Background: Access to child spacing services in northern Nigeria is hindered by social norms and poor male engagement among other barriers. These norms dictate how men define wealth and the value placed on women. A wealthy man is defined by the number of children he has and those with large family are highly respected in their community. While a woman's value is linked to her ability to bear and raise children. The pilot Human Centred Design (HCD) project was launched shift these norms.
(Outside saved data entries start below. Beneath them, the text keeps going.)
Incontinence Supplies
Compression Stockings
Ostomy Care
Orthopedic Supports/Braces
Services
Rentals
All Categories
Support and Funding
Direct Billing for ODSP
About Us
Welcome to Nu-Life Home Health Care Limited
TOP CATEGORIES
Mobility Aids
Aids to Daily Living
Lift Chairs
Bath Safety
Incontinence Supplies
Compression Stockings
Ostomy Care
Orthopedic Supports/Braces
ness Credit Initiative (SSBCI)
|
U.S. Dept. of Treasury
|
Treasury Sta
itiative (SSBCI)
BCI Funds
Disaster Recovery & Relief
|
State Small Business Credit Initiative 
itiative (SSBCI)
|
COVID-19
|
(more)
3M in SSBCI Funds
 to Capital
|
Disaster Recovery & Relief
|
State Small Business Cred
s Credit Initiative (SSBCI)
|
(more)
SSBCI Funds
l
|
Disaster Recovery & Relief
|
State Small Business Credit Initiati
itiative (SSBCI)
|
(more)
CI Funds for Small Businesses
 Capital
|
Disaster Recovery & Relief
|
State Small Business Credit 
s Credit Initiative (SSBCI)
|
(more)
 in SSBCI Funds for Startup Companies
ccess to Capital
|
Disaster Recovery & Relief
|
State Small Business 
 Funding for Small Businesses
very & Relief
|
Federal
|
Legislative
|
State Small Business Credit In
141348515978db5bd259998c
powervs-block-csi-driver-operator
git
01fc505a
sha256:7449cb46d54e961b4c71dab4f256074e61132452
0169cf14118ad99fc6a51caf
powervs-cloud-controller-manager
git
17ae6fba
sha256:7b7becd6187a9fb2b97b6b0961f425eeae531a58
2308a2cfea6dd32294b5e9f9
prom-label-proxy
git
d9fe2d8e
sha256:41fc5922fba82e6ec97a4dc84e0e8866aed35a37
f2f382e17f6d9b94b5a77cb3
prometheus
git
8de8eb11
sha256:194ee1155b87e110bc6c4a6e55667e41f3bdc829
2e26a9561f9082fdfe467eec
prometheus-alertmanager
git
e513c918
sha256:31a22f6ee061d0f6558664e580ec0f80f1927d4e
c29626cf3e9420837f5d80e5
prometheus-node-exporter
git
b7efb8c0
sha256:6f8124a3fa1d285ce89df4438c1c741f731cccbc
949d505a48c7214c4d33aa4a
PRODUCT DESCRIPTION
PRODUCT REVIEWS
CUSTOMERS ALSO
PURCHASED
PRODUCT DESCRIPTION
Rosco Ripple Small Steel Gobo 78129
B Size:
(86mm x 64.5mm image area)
Intervention: The tea vendors and their wives were trained on effective business practices for increased profit, to drive business diversification, initiate conversation with each other and customers about their business, family, child-care, and child spacing. The conversations amongst men at the tea vendoing shops or Majalisas focused issues affecting men, marriage, the benefits of child spacing, the need to redefine wealth in line with the Gagarabadau concept, and to refer customers to take up child spacing services.
Results: The norm change interventions were successful at increasing communication between the men and their wives, redefined wealth, value of women, uptake of child spacing for the right reason and raised child spacing champion in the broader community. The Peer to Peer (P2P) conversations were able to generate similar discussions to the Tea Vendor activities, providing additional opportunities to expose community members to key messages. The diffusion of the term Gagarabadau worked extremely well as a way to address a complex social norm in a simple and contextually appropriate way.
Conclusions: The interventions successfully shifted the social norm around male engagement, women's value, agency, and access to child-spacing services and should be scaled.